-- EXCERPTED RECORDS follows --

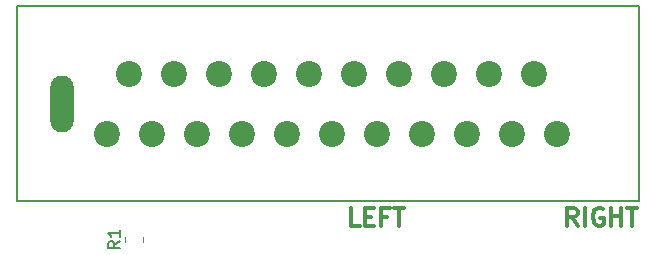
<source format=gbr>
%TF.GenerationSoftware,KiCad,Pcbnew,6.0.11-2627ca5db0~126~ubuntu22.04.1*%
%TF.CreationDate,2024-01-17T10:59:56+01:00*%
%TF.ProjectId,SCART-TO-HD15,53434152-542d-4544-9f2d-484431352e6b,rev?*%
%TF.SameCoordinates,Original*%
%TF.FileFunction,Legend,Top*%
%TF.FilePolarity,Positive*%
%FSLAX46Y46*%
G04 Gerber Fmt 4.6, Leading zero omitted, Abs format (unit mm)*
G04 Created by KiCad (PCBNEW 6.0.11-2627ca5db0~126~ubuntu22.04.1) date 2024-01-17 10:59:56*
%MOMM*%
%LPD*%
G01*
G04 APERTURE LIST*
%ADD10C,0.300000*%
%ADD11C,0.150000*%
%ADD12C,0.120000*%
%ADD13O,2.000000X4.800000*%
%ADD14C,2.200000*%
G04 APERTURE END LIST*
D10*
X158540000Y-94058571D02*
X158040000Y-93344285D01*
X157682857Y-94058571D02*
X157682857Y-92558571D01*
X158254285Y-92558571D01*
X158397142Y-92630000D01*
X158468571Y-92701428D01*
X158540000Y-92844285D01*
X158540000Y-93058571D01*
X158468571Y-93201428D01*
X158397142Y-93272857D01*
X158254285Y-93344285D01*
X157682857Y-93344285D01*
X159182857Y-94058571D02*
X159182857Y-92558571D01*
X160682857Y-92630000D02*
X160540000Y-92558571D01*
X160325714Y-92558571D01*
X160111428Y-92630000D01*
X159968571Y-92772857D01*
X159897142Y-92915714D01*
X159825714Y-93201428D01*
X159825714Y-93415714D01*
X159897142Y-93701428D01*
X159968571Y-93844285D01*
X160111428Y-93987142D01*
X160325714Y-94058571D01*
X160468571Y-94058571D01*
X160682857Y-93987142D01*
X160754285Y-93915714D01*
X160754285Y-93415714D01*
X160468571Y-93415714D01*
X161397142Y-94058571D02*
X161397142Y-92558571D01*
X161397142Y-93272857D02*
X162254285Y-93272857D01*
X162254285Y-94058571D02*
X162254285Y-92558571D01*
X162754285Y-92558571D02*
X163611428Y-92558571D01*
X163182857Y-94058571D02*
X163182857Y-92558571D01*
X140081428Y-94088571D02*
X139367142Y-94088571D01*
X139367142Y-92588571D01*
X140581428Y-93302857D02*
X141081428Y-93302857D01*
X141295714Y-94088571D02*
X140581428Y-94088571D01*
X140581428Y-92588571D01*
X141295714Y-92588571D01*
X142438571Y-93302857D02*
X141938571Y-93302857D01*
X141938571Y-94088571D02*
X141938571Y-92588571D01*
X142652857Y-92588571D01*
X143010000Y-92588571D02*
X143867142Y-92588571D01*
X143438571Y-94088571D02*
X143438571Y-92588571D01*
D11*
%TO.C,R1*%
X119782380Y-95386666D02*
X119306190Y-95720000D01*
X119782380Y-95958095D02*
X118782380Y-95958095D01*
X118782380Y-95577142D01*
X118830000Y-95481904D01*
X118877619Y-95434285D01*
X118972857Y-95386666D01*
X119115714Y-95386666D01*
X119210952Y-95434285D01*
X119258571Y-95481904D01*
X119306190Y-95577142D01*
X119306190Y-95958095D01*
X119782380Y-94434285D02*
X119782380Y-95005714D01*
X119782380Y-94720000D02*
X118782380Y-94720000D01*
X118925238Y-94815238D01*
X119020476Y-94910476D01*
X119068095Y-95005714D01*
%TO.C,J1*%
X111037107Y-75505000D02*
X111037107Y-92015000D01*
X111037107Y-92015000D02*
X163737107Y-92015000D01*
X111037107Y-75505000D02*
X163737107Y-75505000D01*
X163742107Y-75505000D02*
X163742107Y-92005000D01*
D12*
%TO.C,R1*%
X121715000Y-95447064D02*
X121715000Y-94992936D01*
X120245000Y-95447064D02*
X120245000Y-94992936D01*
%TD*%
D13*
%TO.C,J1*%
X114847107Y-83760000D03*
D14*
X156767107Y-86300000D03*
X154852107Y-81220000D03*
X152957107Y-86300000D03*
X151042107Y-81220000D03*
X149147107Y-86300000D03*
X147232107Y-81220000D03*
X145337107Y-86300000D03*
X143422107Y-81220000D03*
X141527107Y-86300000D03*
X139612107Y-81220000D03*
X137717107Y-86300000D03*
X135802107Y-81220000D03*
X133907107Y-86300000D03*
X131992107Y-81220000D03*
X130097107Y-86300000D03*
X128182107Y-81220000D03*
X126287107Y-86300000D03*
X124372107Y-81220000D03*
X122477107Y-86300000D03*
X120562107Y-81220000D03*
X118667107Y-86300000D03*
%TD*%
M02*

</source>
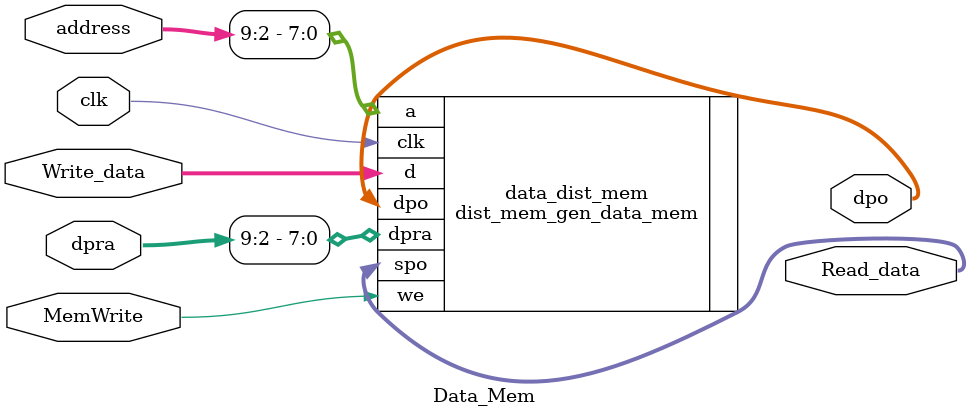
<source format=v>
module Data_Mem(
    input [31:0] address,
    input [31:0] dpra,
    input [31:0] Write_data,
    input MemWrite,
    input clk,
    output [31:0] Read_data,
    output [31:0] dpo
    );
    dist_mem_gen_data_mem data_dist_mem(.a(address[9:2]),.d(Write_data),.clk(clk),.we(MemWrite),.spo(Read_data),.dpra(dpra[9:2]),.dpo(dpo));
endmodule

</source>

-- EXCERPTED RECORDS concluded --

WHAT IS EXPECTED -> Reproduce verbatim every line starting at the line that holds "X118667107Y-86300000D03*" and ending with the final line of the data; omit the pictures.

RESULT ->
X118667107Y-86300000D03*
%TD*%
M02*

</source>
<source format=v>
module Data_Mem(
    input [31:0] address,
    input [31:0] dpra,
    input [31:0] Write_data,
    input MemWrite,
    input clk,
    output [31:0] Read_data,
    output [31:0] dpo
    );
    dist_mem_gen_data_mem data_dist_mem(.a(address[9:2]),.d(Write_data),.clk(clk),.we(MemWrite),.spo(Read_data),.dpra(dpra[9:2]),.dpo(dpo));
endmodule

</source>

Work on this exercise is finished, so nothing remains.